Shaman started falling sideways, and then jerked himself upright. Drifted off again. Roggo was still talking.

“–remember how he killed the beast, but when I woke from my pains in Shaman’s camp, Murg presented me with the cat’s hide, freshly scraped and ready for stretching. And that is the lesson of loyalty. I barely did anything for Murg – I only rescued him from a pit with two buffalo. But he killed a wild long-tooth and carried me across the plains for three days to save my life. We are bound together in life by the spirits.”

Armis nodded solemnly.

Roggo glanced over his shoulder. “Shaman. What do you need?”

Shaman leaned forward. “It is past time that we sent warriors to search for the other tribes.”

Roggo frowned. “We are not ready for that. I don’t have enough hunters to keep the Clan supplied with food while half of them are off searching for old stories.”

Shaman shook his head. “We do not have much more time. Four more of the children become adults today. They cannot wait for mates forever. Armis cannot wait forever.”

Armis’s eyes were focused attentively on Shaman. Inwardly, Shaman smiled. You see, this does affect you.

Roggo stood, growling. “Where would we search? We have seen almost no one since the Great Winter. Where would we even start?”

Shaman had learned to expect this response from Roggo. “Two years ago, Krat and Dow met with hunters from another tribe. They told us they were from a village to the north, on the Silver river. We should start there.”

“Yes, I remember” Roggo said, impatiently, pacing back and forth across the ledge.

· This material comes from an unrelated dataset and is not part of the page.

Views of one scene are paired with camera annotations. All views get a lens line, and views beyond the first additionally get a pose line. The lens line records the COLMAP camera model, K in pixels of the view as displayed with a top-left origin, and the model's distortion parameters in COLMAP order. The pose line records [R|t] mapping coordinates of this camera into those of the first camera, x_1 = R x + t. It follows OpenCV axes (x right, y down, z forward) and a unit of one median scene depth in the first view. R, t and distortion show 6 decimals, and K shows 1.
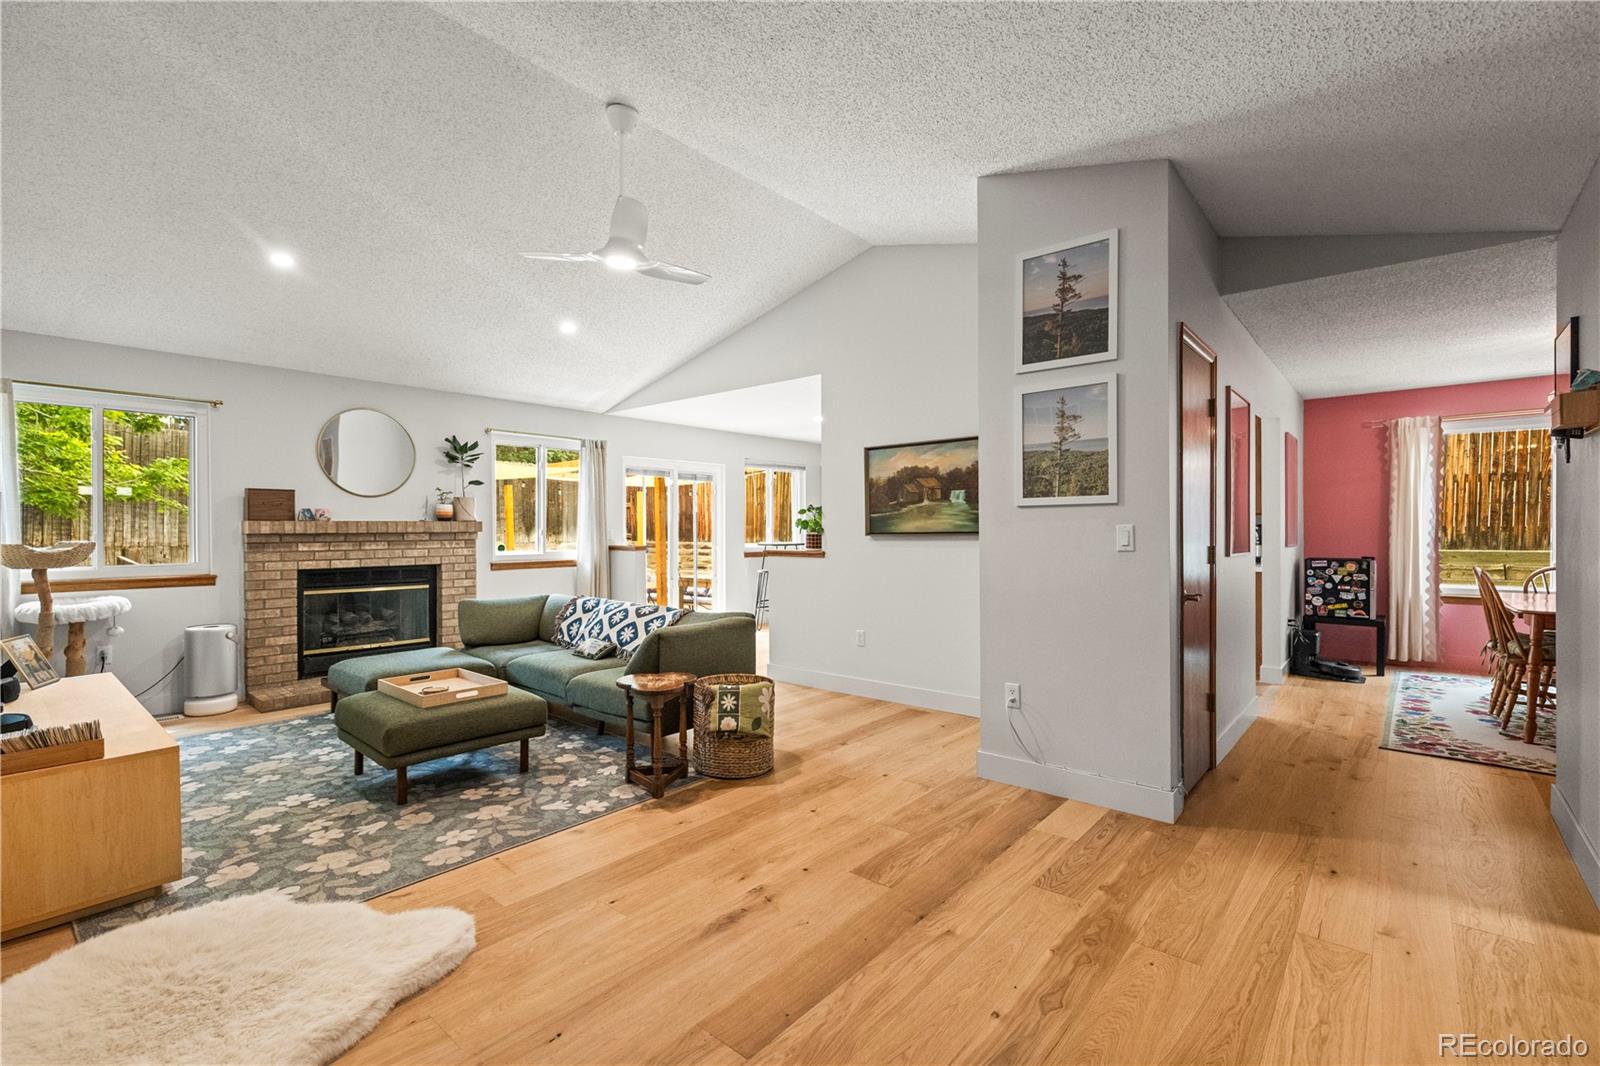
lens RADIAL K [[680.1, 0, 820.8], [0, 680.1, 535.8], [0, 0, 1]] dist [0.001681, 0.000299]
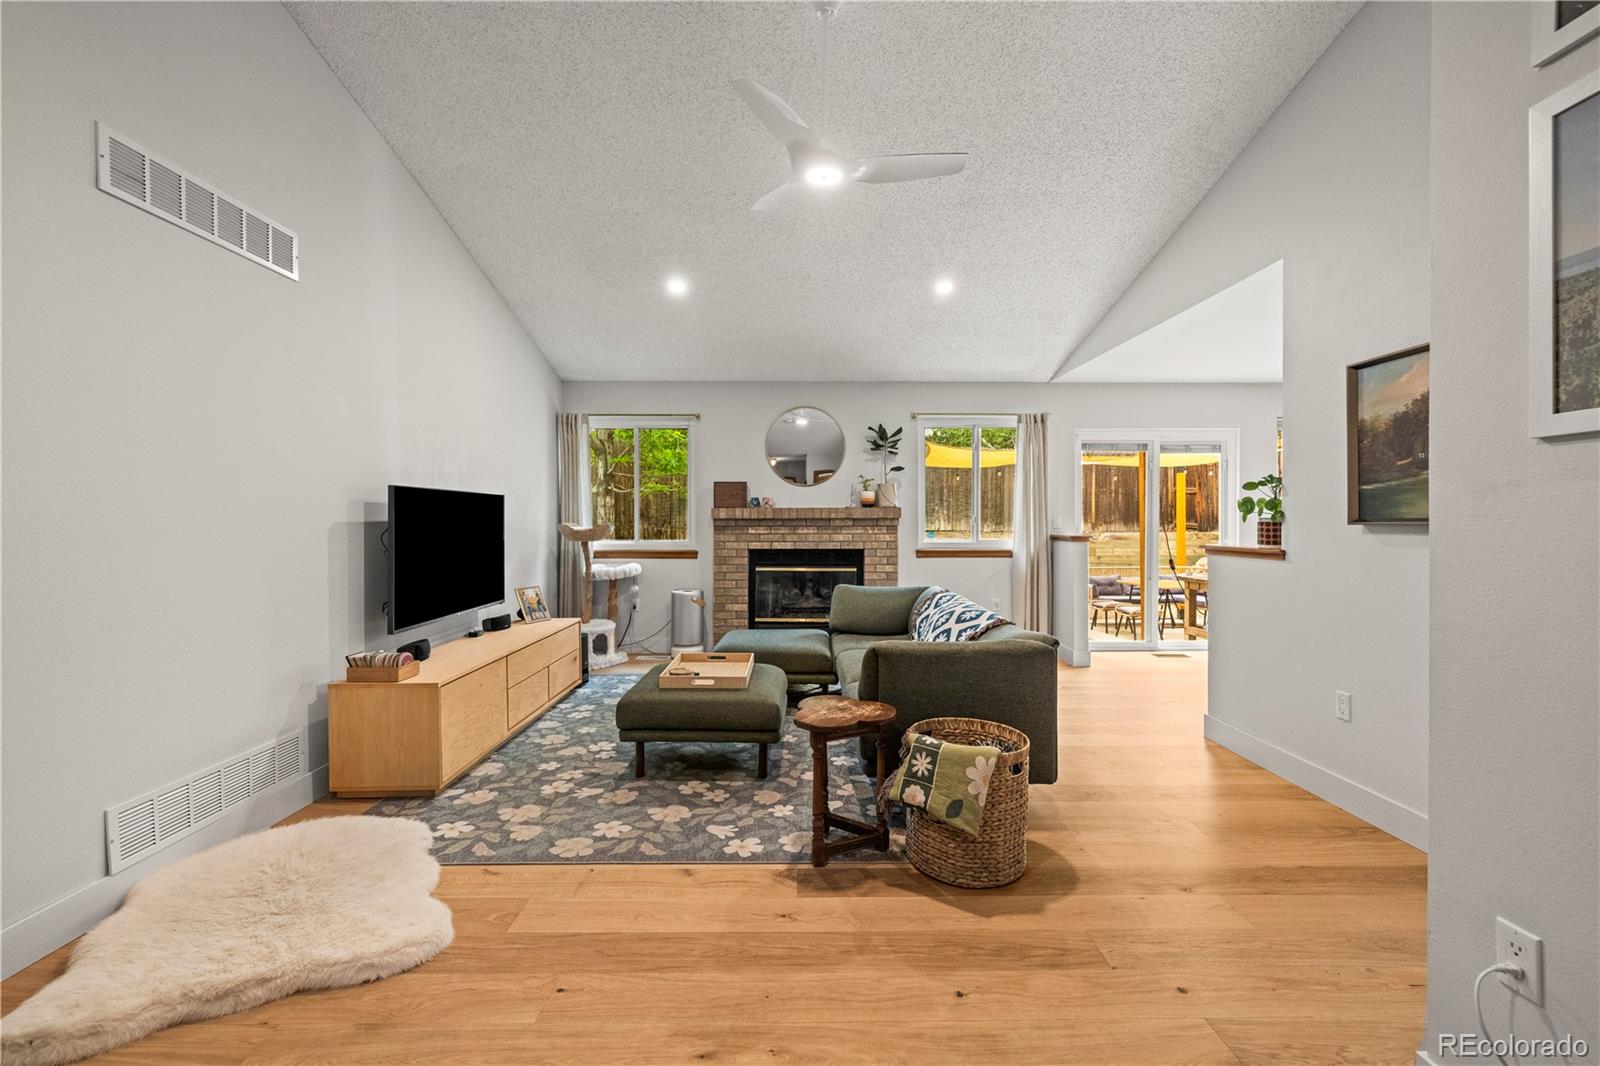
lens RADIAL K [[680.1, 0, 808.0], [0, 680.1, 526.3], [0, 0, 1]] dist [0.001681, 0.000299]
pose [[0.656816, 0.010634, -0.753976, 0.242684], [-0.009721, 0.999937, 0.005635, 0.003212], [0.753988, 0.003628, 0.656878, 0.375312]]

Shaman persisted. “Two years ago, we did not have the hunters to spare. But now with Barak and Tohm reaching adulthood, we can afford this journey. Send hunters out to search for this other village.”

Roggo turned. “Armis. What do you think of this?”

Armis shrugged. “I have no interest in either Mika or Shara as a mate. And other than my cousin Oola, the rest of the girls are many years away from their Starfall celebration.” He looked up at Roggo. “I would like to do this, Father. It seems like a trip well worth taking.”

Roggo nodded. “Very well. The old man is right, you can’t wait forever.” He turned to Shaman. “After the wolves have gone. We will need everyone to guard until they leave.”

Shaman bowed his head. “That is wise.”

“Wise or not, I am tired of finding the mangled bones of the children lying in the grasses. I do not want to lose anyone this year.” He started walking down the path – the steep path. Inwardly, Shaman’s joints moaned, but he stayed silent. This was just Roggo’s way of punishing him for making a hard decision.

Stepping carefully to avoid the embarrassment of a fall, Shaman limped down the hillside behind the chief and his son.

“It is a pity you have no interest in Shara.” Roggo commented as they descended. “She looks like she would make many healthy babies.”

Armis just shrugged in response and continued shuffling along the path. He seemed distracted by something.

Perhaps he is thinking of the journey. Shaman smiled inwardly. This quest would give the boy purpose and focus, the most valuable of gifts.

Down below, there was a loud crash of wood, a shriek of pain, and then multiple desperate calls for aid. Roggo and Armis sped up, rushing to the bottom. Grimacing, Shaman followed them, his hips and knees wracked with stabbing pains as he stumbled and slid on the pebbles, rocks and dirt.